Strategic Confluence of Interests

The word ‘coordination’ may be the correct operational category for the particular type of relationship between the two states during the invasion of Iraq, but it does not fully explain the strategic confluence of interests between the two states over Iraq. For years, both states had lusted after getting rid of not just Saddam Hussain but a strong unified Arab country, with a respectable infrastructure, a good basic education and healthcare system, a reasonably developed level of professional classes and basic industries. For the Iranians, Saddam Hussain was additionally too progressive looking, and residing right next door at that. He made the Iranian clerical regime look like medieval reactionaries. Compared to the obscurantist ideological state apparatuses in Iran, Saddam’s dictatorship actually looked like progress. Now, that’s entertainment!

As for the Americans, even though Saddam had done well for a while, he had committed the reckless mistake of disobeying the rules of the one-n-only international bully in a key region, by invading Kuwait. He simply could not be allowed to stay, just as no local thug of any mob boss would be allowed to stay (no matter how good a foot soldier) if he, not just disrespected, but bled the boss’s pocket.

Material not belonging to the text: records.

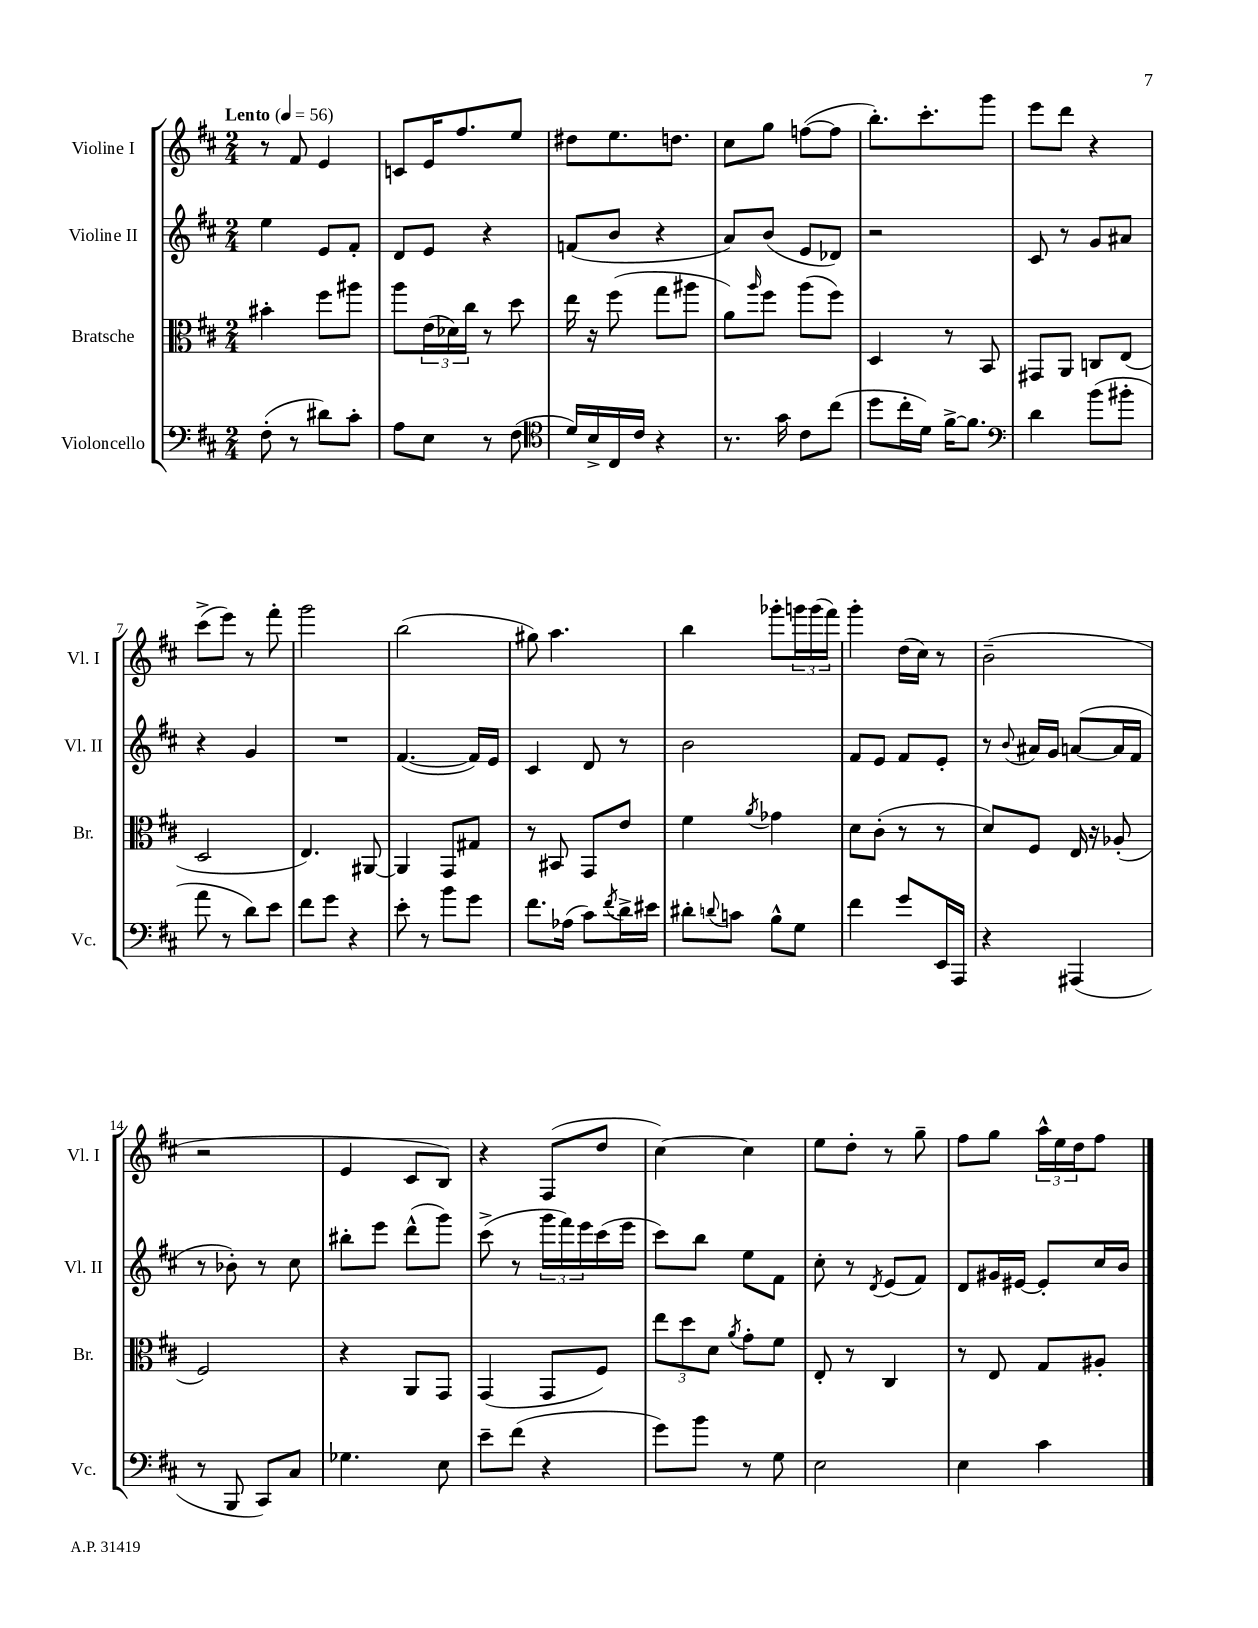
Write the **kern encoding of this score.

**kern	**kern	**kern	**kern
*staff4	*staff3	*staff2	*staff1
*clefF4	*clefC3	*clefG2	*clefG2
*k[f#c#]	*k[f#c#]	*k[f#c#]	*k[f#c#]
*M2/4	*M2/4	*M2/4	*M2/4
*MM56	*MM56	*MM56	*MM56
(8F#'	4b#'	4ee	8r
8r	.	.	8f#
8d#)	8ff#	8e	4e
8c#'	8aa#	8f#'	.
=	=	=	=
8A	8aa	8d	8c
8E	(24e	8e	16e
.	24d-)	.	.
.	.	.	8.ff#
.	24cc#	.	.
8r	8r	4r	.
(8F#	8dd	.	8ee
=	=	=	=
*clefC4	*	*	*
16d)	16ee	(8f	8dd#
16B^	16r	.	.
16C#	(8ff#	8b	8.ee
16c#	.	.	.
4r	8gg	4r	.
.	.	.	8.dd
.	8aa#	.	.
=	=	=	=
8.r	8a)	8a)	8cc#
.	16qqaa	.	.
.	8ff#	(8b	8gg
16g	.	.	.
8c#	(8aa	8e	([8ff
(8cc#	8ff#)	8d-)	8ff]
=	=	=	=
8dd	4D	2r	8.bb')
16cc#'	.	.	.
16d)	.	.	8.ccc#'
[16f#^	8r	.	.
8.f#]	.	.	.
.	8BB	.	8ggg
=	=	=	=
*clefF4	*	*	*
4d	8GG#	8c#	8eee
.	8AA	8r	8ddd
(8b	8C	8g	4r
8b#'	(8E	8a#	.
=	=	=	=
8a	2D	4r	(8ccc#^
8r	.	.	8eee)
8d)	.	4g	8r
8e	.	.	8fff#'
=	=	=	=
8f#	4.E)	2r	2ggg
8g	.	.	.
4r	.	.	.
.	[8AA#	.	.
=	=	=	=
8e'	4AA#]	([4.f#	(2bb
8r	.	.	.
8b	8GG	.	.
8g	8G#	16f#])	.
.	.	16e	.
=	=	=	=
8.f#	8r	4c#	8gg#)
.	8BB#	.	4.aa
(16A-	.	.	.
8c#)	8GG	8d	.
8qf#	.	.	.
16d^	8e	8r	.
16e#	.	.	.
=	=	=	=
8d#'	4f#	2b	4bb
8qqd	.	.	.
8c	.	.	.
.	8qa	.	.
8B^^	4g-	.	8ggg-'
8G	.	.	24ggg
.	.	.	(24ggg
.	.	.	24fff#)
=	=	=	=
4f#	8d	8f#	4ggg'
.	(8c#'	8e	.
8g	8r	8f#	(16dd
.	.	.	16cc#)
16EE	8r	8e'	8r
16AAA	.	.	.
=	=	=	=
4r	8d)	8r	(2b~
.	.	8qqb	.
.	8F#	16a#	.
.	.	16g	.
(4AAA#	16E	([8a	.
.	16r	.	.
.	(8A-'	16a]	.
.	.	16f#	.
=	=	=	=
8r	2F#)	8r	2r
8BBB	.	8b-')	.
8CC#)	.	8r	.
8C#	.	8cc#	.
=	=	=	=
4.G-	4r	8bb#'	4e
.	.	8eee	.
.	8AA	(8ddd^^	8c#
8E	8GG	8ggg)	8B)
=	=	=	=
8e~	(4GG	(8ccc#^	4r
(8f#	.	8r	.
4r	8GG	24ggg	(8F#
.	.	24fff#)	.
.	.	24eee	.
.	8F#)	(16ccc#	8dd
.	.	16eee	.
=	=	=	=
8g)	12ee	8ccc#)	[4cc#)
.	12dd	.	.
8b	.	8bb	.
.	12d	.	.
.	8qa	.	.
8r	8g'	8ee	4cc#]
8G	8f#	8f#	.
=	=	=	=
2E	8E'	8cc#'	8ee
.	8r	8r	8dd'
.	.	8qd	.
.	4C#	(8e	8r
.	.	8f#)	8gg~
=	=	=	=
4E	8r	8d	8ff#
.	8E	16g#	8gg
.	.	[16e#	.
4c#	8G	8e#']	24aa^^
.	.	.	24ee
.	.	.	24dd
.	8A#'	16cc#	8ff#
.	.	16b	.
==	==	==	==
*-	*-	*-	*-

So, both regimes had for years wanted nothing to do with Saddam except encase him in cement body suit and bury him at the bottom of the Persian Gulf, so they could destroy Iraq. That is what you categorize as strategic confluence of interests. Both states had a long term interest in the destruction of Iraq, and its refashioning according to their own blueprints, which were not that far apart on details. A fragmented weak state ruled by sectarian Shiite politicians was the outcome both Iran and the US were reasonably happy to live with, all other discord be damned. As long as this weak and unstable regime rules Iraq, it provides endless opportunities for both Iran and the US to intervene at will, to send in military advisors and ‘humanitarian’ assistance, to push their respective political agendas for economic gain, for spheres of influence, and whatever else deemed desirable. Who knows; maybe they are both conducting secret studies, in secret locations, on uranium-enriched munitions’ effects on internal organs.

It is a blessing in disguise of sorts, I guess, that it took an even more violently reactionary movement such as the Islamic State to bring to the surface the implicit alliance that existed between the US and the Iranian regimes in Iraq. And so we come full circle; eleven years on, and they still can stand the sight of each other in Iraq. That’s progress. For the lobbyists of the Iranian regime.

For years, Iranian socialists have argued that the so-called nuclear issue is only the tip of a much more substantive iceberg that constitutes the actual Iran-US relational issues at the center of their conflict and disagreements. The real negotiation between the western powers and Iran is not, strictly speaking, over the Iranian regime’s nuclear program; it is over the terms and conditions of the status quo to be established (and tolerated) in the region.

By now, it should be clear that as far as the US is concerned, the theocratic regime of Iran is an acceptable part of that status quo; the Iranian mullahs need only adjust their manners accordingly. So, the question is: Will the Iranian regime be able to change its behavior while still maintaining a facade of anti-imperialism? Or will they continue the faux-tango with the US?